§ Work item
Update the lines starting with the one containing "left elbow: (177, 203, 22)" and going on through the one containing "left knee: (246, 233, 18)", replacing every "wrist" with "hand" and leaving everything else the same.

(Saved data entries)
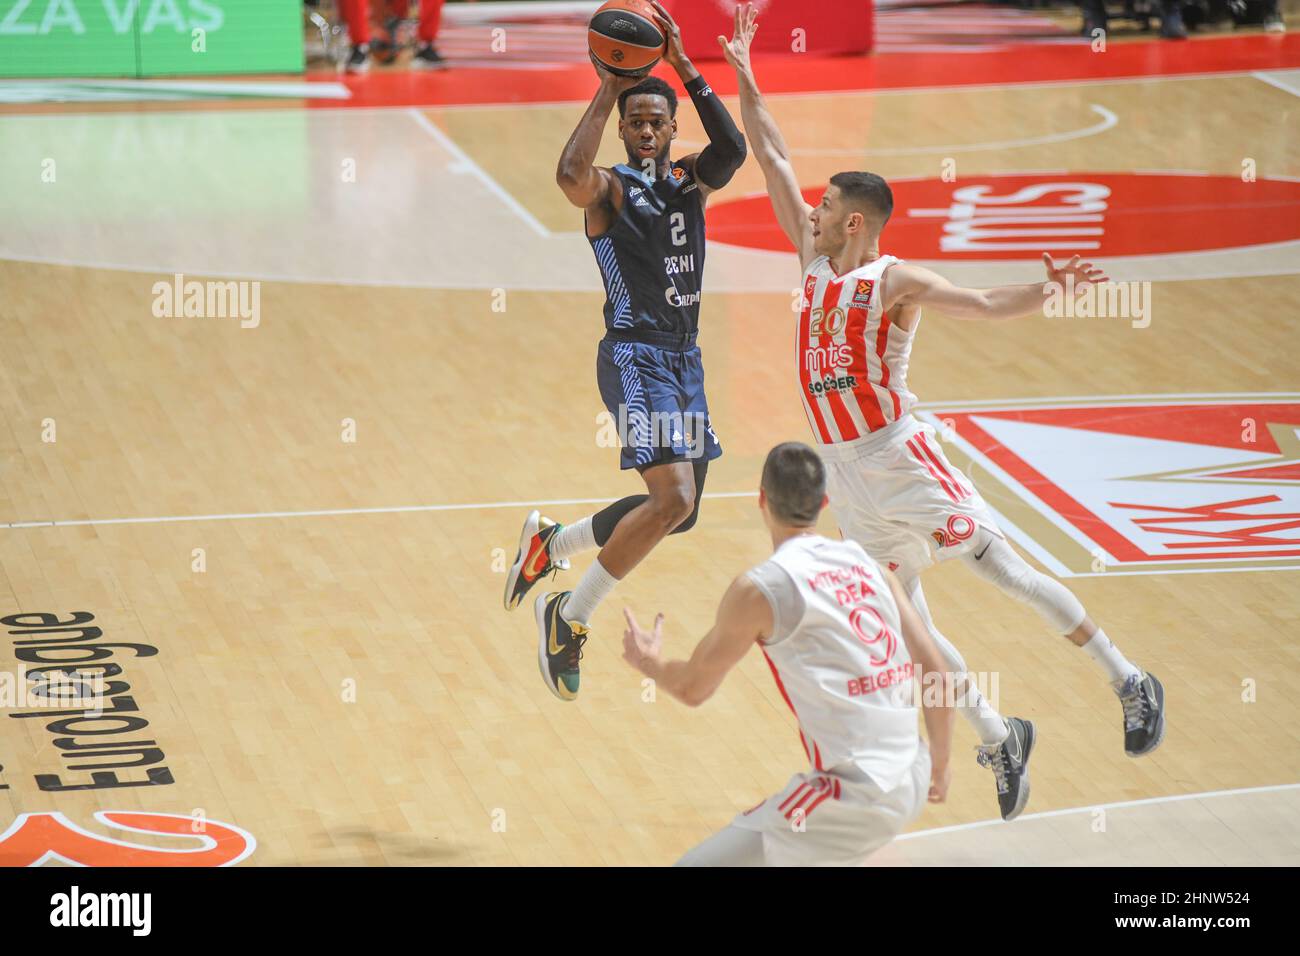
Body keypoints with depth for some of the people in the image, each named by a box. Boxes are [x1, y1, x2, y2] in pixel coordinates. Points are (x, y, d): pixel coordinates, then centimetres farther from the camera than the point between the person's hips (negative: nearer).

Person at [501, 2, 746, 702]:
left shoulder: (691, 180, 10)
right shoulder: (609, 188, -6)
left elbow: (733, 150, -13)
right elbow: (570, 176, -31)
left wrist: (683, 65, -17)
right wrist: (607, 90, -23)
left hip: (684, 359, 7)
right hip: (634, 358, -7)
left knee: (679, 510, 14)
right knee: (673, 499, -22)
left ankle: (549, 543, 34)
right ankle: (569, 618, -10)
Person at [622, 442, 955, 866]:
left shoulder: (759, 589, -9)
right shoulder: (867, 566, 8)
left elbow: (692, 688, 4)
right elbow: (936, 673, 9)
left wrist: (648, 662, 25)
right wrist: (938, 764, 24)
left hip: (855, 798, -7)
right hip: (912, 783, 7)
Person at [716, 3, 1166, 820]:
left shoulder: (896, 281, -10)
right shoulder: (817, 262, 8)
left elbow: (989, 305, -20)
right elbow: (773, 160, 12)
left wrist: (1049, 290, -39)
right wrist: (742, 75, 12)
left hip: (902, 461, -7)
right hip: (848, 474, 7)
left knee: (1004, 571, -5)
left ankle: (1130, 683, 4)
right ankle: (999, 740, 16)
==
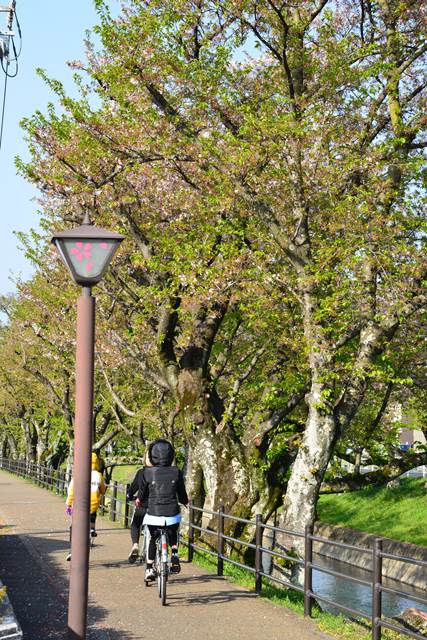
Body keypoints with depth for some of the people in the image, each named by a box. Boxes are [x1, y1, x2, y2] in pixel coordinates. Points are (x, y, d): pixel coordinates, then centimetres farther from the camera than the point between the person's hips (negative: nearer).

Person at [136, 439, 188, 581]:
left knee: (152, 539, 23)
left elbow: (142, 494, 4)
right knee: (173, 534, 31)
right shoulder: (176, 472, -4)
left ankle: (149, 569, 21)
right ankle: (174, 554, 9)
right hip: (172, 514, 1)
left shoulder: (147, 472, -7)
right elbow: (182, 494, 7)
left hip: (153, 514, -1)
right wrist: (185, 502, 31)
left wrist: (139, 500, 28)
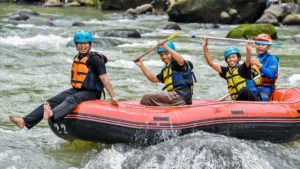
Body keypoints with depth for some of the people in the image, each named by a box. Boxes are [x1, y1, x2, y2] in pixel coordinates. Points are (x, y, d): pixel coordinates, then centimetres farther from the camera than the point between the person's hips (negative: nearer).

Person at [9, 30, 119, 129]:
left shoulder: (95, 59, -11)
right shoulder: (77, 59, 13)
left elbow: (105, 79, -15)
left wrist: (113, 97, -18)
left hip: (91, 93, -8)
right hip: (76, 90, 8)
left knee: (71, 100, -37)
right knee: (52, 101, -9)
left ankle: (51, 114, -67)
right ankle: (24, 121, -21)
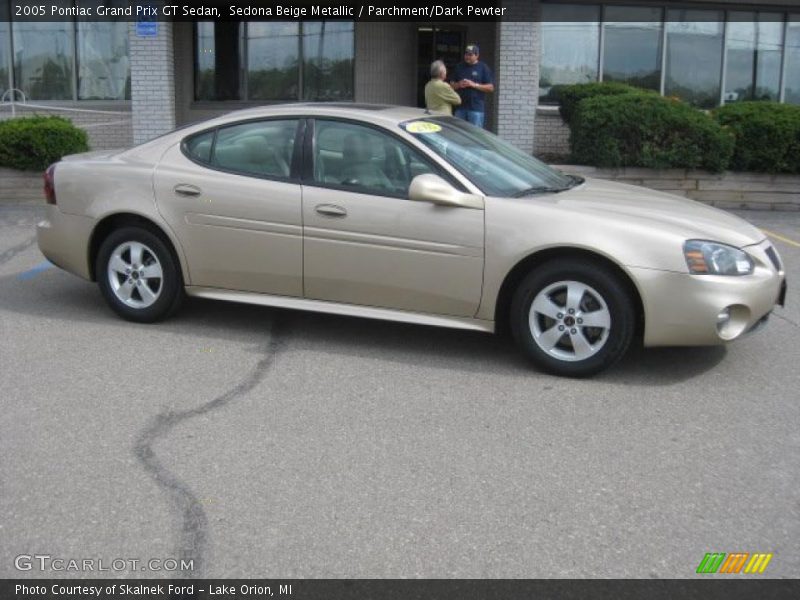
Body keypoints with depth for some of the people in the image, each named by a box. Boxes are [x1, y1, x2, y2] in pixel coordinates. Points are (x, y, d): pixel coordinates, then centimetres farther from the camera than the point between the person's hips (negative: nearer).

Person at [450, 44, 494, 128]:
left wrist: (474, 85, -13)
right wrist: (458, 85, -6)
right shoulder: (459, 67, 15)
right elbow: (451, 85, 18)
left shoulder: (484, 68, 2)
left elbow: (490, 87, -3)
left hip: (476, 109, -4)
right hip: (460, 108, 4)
...
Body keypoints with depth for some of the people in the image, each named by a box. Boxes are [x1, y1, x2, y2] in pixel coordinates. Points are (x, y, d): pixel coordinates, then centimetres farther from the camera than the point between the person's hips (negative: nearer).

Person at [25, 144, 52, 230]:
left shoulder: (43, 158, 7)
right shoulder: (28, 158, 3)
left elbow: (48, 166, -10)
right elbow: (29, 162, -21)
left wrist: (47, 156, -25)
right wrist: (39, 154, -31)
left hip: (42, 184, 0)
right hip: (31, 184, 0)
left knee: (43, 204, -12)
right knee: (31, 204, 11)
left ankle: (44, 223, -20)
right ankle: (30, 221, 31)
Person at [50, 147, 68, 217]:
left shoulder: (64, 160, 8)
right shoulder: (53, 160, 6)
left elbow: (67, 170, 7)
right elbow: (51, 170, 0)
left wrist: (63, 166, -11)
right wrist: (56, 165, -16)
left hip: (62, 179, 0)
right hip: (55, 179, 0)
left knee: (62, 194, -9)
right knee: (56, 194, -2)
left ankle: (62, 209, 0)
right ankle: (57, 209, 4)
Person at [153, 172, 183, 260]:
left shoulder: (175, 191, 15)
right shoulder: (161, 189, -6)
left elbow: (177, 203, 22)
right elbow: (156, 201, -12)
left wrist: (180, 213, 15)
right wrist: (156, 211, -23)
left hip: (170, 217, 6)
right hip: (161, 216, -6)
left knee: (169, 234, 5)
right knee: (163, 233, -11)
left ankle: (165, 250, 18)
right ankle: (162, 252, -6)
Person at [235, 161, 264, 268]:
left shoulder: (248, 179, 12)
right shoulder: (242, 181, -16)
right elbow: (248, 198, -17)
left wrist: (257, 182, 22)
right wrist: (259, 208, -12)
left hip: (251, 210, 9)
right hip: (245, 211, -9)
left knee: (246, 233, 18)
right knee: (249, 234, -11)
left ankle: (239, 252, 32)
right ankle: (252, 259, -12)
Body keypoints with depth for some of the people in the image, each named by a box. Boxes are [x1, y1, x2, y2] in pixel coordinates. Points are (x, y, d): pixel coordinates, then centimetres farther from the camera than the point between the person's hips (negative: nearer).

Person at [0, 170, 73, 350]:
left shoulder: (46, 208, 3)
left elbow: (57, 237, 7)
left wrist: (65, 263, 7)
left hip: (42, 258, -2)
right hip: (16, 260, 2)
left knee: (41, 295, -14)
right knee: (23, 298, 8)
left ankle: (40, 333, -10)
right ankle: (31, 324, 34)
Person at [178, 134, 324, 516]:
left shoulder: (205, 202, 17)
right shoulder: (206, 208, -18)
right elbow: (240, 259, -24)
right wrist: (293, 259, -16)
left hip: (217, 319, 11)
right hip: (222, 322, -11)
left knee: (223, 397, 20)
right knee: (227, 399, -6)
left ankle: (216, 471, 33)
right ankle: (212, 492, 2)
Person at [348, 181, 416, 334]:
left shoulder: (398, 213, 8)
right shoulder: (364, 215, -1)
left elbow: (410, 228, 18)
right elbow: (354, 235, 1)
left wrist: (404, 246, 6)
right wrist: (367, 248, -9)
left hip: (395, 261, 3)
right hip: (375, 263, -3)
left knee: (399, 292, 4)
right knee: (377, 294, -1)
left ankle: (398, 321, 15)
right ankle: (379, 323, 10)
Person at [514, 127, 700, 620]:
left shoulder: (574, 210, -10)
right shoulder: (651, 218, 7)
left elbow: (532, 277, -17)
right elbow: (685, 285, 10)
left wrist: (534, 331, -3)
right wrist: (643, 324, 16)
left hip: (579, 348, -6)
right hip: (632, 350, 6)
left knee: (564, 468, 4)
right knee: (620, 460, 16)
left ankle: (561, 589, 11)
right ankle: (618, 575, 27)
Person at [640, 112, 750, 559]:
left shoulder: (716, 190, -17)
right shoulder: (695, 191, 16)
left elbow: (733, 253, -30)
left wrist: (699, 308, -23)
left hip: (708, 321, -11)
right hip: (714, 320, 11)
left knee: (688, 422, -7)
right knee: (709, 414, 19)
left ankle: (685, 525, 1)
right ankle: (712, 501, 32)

§ Solution to this problem
left elbow: (177, 203, 22)
right elbow: (156, 201, -12)
left hand: (180, 213, 15)
right hand: (156, 211, -23)
left hip: (170, 217, 6)
right hip: (161, 216, -6)
left knee: (169, 234, 5)
right knee: (163, 233, -11)
left ankle: (165, 250, 18)
right ankle: (162, 252, -6)
Person at [235, 161, 264, 268]:
left shoulder: (248, 179, 12)
right shoulder: (242, 181, -16)
right elbow: (248, 198, -17)
left hand: (257, 182, 22)
right hand: (259, 208, -12)
left hip: (251, 210, 9)
right hip: (245, 211, -9)
left knee: (246, 233, 18)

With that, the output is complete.